[Records for this task]
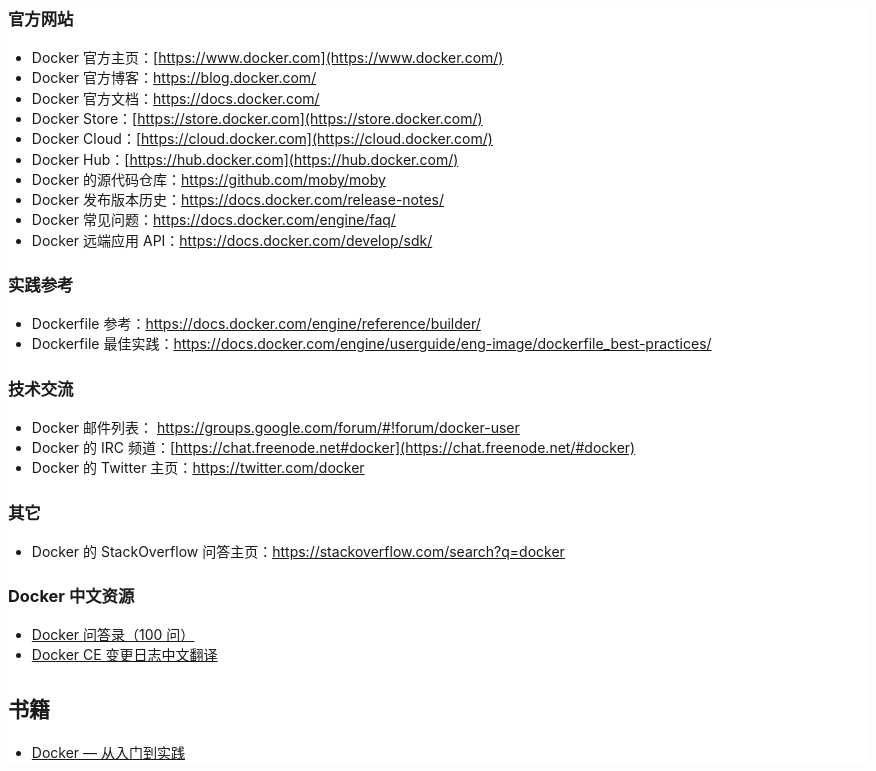 ### 官方网站

- Docker 官方主页：[https://www.docker.com](https://www.docker.com/)
- Docker 官方博客：<https://blog.docker.com/>
- Docker 官方文档：<https://docs.docker.com/>
- Docker Store：[https://store.docker.com](https://store.docker.com/)
- Docker Cloud：[https://cloud.docker.com](https://cloud.docker.com/)
- Docker Hub：[https://hub.docker.com](https://hub.docker.com/)
- Docker 的源代码仓库：<https://github.com/moby/moby>
- Docker 发布版本历史：<https://docs.docker.com/release-notes/>
- Docker 常见问题：<https://docs.docker.com/engine/faq/>
- Docker 远端应用 API：<https://docs.docker.com/develop/sdk/>

### 实践参考

- Dockerfile 参考：<https://docs.docker.com/engine/reference/builder/>
- Dockerfile 最佳实践：<https://docs.docker.com/engine/userguide/eng-image/dockerfile_best-practices/>

### 技术交流

- Docker 邮件列表： <https://groups.google.com/forum/#!forum/docker-user>
- Docker 的 IRC 频道：[https://chat.freenode.net#docker](https://chat.freenode.net/#docker)
- Docker 的 Twitter 主页：<https://twitter.com/docker>

### 其它

- Docker 的 StackOverflow 问答主页：<https://stackoverflow.com/search?q=docker>

### Docker 中文资源

- [Docker 问答录（100 问）](https://blog.lab99.org/post/docker-2016-07-14-faq.html)
- [Docker CE 变更日志中文翻译](https://github.com/allencloud/docker-changelog-chinese)


## 书籍

- [Docker — 从入门到实践](https://legacy.gitbook.com/book/yeasy/docker_practice/details)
[/Records for this task]
Your goal
Wherever the word "blog" occurs in the data, copy that whole line.

Task response
- Docker 官方博客：<https://blog.docker.com/>
- [Docker 问答录（100 问）](https://blog.lab99.org/post/docker-2016-07-14-faq.html)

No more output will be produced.